Que l'exemple de tous les peuples qui surent attendre ne soit pas perdu pour nous; la patience des Finlandais, des Tchèques, des Alsaciens, des Polonais, des Syriens, des Arabes, des Arméniens ou des Lorrains n'aura pas été vaine puisque l'aube du salut luit pour eux. Imitons leur longue volonté. Il faut lutter, nous taire, attendre.

ANDRÉ FRIBOURG.

La parole de Wilson

« Nous ne saurions nous laisser séparer dans nos intérêts ni diviser dans nos buts ». WILSON.

« Wilson prétend achever l'œuvre commencée par Lloyd George : il reprend sur un ton lyrique les arguments froidement présentés par le premier ministre anglais ». Voilà comment la Gazette de Cologne, organe officieux de la Chancellerie allemande, définit le dernier message du président Wilson. Le jugement est un peu court: il contient cependant, outre la notation sommaire de la différence des styles, l'aveu très intéressant, venant de l'enneini, de la parfaite concordance des intentions. Des deux documents, celui qui fut publié le second avait été sans doute composé le premier. M. Wilson tenait tout prêt, depuis quelque temps déjà, programme de paix, lorsque M. Lloyd George fut amené à déclarer le sien devant les représentants des TradeUnions. Que le président de la république américaine, après avoir connu le discours du Premier anglais, ait été amené à modifier en quelques points le texte de son message, c'est possible: il aurait ainsi donné une preuve nouvelle de sa grande sagesse politique. Tel qu'il est, le message Wilson constitue, plus encore qu'un document, un acte de première importance. Un député français, à la séance du 11 janvier, a cru devoir en louer la forme « toute française ». Louange indiscrète et, à notre avis, peu fondée. Le style du message est si américain, si wilsonien même, que la traduction littérale en est impossible. Il y a certainement, parmi les documents de cette guerre, des pages mieux écrites que le dernier message Wilson; il n'y en a pas de plus profondément pensées, ni de plus fortement voulues.

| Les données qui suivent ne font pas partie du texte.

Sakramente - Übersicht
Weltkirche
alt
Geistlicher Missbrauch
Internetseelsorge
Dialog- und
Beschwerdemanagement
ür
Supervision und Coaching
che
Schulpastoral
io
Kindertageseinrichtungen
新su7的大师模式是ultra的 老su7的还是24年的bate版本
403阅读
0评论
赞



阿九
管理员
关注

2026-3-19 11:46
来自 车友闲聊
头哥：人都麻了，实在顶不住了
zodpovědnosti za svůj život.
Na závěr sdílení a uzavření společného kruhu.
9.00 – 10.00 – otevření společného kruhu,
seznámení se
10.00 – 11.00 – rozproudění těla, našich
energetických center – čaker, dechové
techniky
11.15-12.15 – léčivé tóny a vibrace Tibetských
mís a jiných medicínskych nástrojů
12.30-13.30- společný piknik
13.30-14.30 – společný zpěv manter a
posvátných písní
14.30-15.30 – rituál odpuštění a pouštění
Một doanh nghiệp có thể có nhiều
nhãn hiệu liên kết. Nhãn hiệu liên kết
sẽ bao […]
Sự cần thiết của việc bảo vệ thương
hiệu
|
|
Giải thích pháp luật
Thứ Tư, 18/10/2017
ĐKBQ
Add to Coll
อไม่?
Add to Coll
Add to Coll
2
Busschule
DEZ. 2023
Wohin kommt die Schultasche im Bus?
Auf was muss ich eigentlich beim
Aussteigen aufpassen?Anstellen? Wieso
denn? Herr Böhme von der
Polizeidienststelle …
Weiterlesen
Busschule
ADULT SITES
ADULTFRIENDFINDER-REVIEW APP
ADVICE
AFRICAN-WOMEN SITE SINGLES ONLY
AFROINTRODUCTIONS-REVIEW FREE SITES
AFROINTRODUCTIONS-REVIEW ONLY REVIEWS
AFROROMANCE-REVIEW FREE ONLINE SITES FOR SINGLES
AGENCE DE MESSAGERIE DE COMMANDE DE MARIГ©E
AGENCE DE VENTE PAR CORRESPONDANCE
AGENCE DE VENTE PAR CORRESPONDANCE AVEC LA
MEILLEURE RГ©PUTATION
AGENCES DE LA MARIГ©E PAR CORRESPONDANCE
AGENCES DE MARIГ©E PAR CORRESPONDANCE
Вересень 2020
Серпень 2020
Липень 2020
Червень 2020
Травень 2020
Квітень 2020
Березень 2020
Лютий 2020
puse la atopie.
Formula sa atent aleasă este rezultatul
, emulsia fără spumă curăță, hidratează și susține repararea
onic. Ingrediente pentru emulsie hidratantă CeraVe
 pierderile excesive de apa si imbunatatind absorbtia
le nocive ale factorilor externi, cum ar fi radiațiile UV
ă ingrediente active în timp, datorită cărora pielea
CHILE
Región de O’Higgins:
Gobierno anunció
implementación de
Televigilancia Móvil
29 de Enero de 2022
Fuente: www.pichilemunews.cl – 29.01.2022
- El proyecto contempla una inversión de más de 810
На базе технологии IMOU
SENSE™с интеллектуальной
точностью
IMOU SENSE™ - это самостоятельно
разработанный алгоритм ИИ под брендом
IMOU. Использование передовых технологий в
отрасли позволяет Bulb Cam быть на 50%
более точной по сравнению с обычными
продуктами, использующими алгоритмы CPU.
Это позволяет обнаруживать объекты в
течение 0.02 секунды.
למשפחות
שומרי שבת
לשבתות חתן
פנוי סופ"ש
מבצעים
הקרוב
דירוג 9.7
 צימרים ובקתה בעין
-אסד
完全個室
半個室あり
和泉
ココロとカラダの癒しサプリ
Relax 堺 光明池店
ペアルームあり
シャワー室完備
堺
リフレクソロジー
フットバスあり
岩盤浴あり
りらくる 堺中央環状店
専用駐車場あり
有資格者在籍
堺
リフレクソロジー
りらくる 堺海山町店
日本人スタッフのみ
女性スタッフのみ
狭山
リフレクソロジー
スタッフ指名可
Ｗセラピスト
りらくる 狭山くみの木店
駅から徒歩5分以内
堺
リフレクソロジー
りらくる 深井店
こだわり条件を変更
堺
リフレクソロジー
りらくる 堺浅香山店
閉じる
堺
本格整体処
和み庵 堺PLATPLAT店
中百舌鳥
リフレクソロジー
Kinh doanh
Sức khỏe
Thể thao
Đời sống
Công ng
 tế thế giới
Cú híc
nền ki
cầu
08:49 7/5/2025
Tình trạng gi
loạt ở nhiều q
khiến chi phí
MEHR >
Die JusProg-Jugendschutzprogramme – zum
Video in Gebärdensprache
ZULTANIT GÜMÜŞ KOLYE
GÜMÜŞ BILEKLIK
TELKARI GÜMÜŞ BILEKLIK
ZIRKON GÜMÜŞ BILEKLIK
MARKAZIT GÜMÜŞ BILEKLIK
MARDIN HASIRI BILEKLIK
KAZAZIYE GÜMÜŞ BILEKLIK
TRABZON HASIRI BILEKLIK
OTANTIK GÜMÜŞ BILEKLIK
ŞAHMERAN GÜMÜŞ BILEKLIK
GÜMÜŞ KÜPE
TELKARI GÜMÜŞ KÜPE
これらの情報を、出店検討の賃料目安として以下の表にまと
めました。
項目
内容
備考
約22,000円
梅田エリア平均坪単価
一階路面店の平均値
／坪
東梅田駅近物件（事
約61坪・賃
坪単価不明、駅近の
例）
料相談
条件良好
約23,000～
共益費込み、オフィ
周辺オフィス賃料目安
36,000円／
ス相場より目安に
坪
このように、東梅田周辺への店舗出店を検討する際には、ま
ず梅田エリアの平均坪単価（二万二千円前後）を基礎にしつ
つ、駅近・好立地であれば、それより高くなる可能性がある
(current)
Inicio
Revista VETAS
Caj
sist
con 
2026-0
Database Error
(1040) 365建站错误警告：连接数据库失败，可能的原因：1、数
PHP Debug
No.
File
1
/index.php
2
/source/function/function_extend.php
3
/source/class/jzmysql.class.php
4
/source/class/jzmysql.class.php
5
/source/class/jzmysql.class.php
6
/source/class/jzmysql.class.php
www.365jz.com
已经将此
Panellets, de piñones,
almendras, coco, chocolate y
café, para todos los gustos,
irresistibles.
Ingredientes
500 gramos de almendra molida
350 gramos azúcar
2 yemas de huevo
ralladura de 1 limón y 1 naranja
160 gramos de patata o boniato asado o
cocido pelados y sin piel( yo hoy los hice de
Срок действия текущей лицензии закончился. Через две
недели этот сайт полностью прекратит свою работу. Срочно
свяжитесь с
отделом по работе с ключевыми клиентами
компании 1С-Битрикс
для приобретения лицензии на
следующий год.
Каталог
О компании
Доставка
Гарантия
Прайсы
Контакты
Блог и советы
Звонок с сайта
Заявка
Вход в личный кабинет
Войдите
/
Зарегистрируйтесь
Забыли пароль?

On n'entreprendra pas, en quelques colonnes de journal, l'analyse complète d'un programme, où presque tous les problèmes nés de la guerre sont envisagés. Des deux parties essentielles dont se compose le message du président Wilson, la première exprime d'une manière frappante la moralité, l'« humanité» de l'auteur; la seconde révèle sa méthode politique et traduit son attitude à l'égard d'un certain nombre de questions, qui pourraient encore diviser des philosophes, même des historiens, mais qui doivent trouver unis des peuples qui font la guerre ensemble et qui s'efforcent ensemble de donner au monde une paix juste et durable.